Faut-il favoriser les convergences contre la politique de Sarkozy ? Oui. Mais pas dans la confusion.
Henri Maler
APPEL DE LA COLLINE, Mediapart et Reporters sans frontières, 24 novembre 2008
La liberté de la presse n’est pas un privilège des journalistes, mais un droit des citoyens. Le droit à l’information, à la libre expression et à la libre critique, ainsi qu’à la diversité des opinions est une liberté fondamentale de tout être humain. Sans information libre sur la réalité, ambitieuse dans ses moyens et pluraliste dans ses fins, il ne saurait y avoir d’authentique délibération démocratique. Régime de tous les citoyens, sans privilège de naissance, de diplôme ou de fortune, une véritable démocratie suppose que tous soient pareillement informés pour être libres dans leurs choix et autonomes dans leurs décisions.
De ce droit du public à connaître les faits et les opinions procède l’ensemble des devoirs et des droits des journalistes.Leur première obligation est à l’égard de la vérité des faits. Leur première discipline est la recherche d’informations vérifiées, sourcées et contextualisées. Leur première loyauté est envers les citoyens et prime toute autre responsabilité, en particulier à l’égard de leurs employeurs et des pouvoirs publics.
Défendre et promouvoir cet idéal suppose l’indépendance, la transparence et le pluralisme.
L’indépendance, c’est-à-dire :
- le respect général du droit moral des journalistes sur leur travail, afin de garantir que l’information ne soit pas réduite à une marchandise ;
- le refus impératif du mélange des intérêts industriels et médiatiques, afin de garantir que les opérateurs économiques n’aient pas d’autre objectif que l’information ;
- la préservation absolue de l’intégrité du service public de l’audiovisuel, afin de garantir que ni ses informations ni ses programmes ne soient contrôlés par le pouvoir exécutif.
La transparence, c’est-à-dire :
- un véritable accès, rapide et facile, à toutes les sources documentaires d’intérêt public pour la vie démocratique et le sort des citoyens, à l’image du Freedom of Information Act en vigueur aux Etats-Unis depuis 1967 ;
- une large protection des sources des journalistes, assurant le droit des citoyens à les alerter et à les informer, inspirée de l’excellente loi belge en vigueur depuis 2005 ;
- une publicité étendue sur tous les actes du pouvoir exécutif ayant une incidence directe sur notre vie publique, de façon à permettre l’interpellation libre et le questionnement contradictoire des gouvernants par les journalistes.
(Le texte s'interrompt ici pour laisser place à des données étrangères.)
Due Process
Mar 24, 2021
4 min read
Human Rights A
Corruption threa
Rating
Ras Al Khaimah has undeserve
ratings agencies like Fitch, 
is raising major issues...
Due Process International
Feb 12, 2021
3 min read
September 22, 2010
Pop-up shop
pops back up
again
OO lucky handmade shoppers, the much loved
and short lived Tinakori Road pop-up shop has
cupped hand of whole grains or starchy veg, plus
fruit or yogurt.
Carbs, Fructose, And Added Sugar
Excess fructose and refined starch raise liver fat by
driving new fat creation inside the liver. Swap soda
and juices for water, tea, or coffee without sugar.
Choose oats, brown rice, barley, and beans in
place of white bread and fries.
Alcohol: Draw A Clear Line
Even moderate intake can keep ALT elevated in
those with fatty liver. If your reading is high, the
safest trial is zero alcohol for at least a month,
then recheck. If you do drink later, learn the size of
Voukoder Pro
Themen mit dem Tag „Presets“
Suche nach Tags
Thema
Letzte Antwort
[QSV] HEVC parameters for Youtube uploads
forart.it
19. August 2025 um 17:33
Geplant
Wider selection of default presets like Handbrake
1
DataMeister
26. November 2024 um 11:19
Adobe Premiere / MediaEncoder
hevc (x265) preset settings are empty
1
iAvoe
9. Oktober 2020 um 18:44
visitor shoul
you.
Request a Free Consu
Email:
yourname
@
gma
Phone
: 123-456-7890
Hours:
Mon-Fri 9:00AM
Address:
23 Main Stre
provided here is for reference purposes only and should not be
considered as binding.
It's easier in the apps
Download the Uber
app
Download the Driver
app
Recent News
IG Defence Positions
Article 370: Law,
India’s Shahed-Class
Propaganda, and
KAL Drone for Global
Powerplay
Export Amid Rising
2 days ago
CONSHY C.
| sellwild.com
Le pluralisme, c’est-à-dire :
- une concentration limitée et régulée, de façon à éviter tout monopole de fait ou tout abus de position dominante ;
- une égalité de traitement de la presse numérique et de la presse imprimée, de façon à éviter toute discrimination stigmatisante d’Internet ;
- une reconnaissance à part entière de la place des lecteurs en tant que commentateurs, contributeurs et blogeurs, de façon à accroître la diffusion et le partage démocratiques des informations et des opinions.
Toute voie qui s’éloignerait de ces principes serait une régression.